**TASK TO CARRY OUT:** Reproduce every line of the data below word for word, keeping the original spelling, punctuation, and line breaks.
+ + + + + + +
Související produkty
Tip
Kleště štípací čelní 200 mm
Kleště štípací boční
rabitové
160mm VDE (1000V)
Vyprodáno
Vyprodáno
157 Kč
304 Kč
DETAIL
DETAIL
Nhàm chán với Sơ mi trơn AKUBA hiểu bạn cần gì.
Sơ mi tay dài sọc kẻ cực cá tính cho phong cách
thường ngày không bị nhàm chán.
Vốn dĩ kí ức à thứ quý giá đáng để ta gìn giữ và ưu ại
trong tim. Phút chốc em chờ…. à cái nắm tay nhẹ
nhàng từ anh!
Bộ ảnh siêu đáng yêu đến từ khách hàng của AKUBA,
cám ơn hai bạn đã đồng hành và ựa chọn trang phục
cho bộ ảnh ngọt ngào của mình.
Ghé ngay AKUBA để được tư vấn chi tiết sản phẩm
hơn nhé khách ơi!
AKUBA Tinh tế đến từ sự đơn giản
+ + + + + + +
**THE ANSWER:**
Související produkty
Tip
Kleště štípací čelní 200 mm
Kleště štípací boční
rabitové
160mm VDE (1000V)
Vyprodáno
Vyprodáno
157 Kč
304 Kč
DETAIL
DETAIL
Nhàm chán với Sơ mi trơn AKUBA hiểu bạn cần gì.
Sơ mi tay dài sọc kẻ cực cá tính cho phong cách
thường ngày không bị nhàm chán.
Vốn dĩ kí ức à thứ quý giá đáng để ta gìn giữ và ưu ại
trong tim. Phút chốc em chờ…. à cái nắm tay nhẹ
nhàng từ anh!
Bộ ảnh siêu đáng yêu đến từ khách hàng của AKUBA,
cám ơn hai bạn đã đồng hành và ựa chọn trang phục
cho bộ ảnh ngọt ngào của mình.
Ghé ngay AKUBA để được tư vấn chi tiết sản phẩm
hơn nhé khách ơi!
AKUBA Tinh tế đến từ sự đơn giản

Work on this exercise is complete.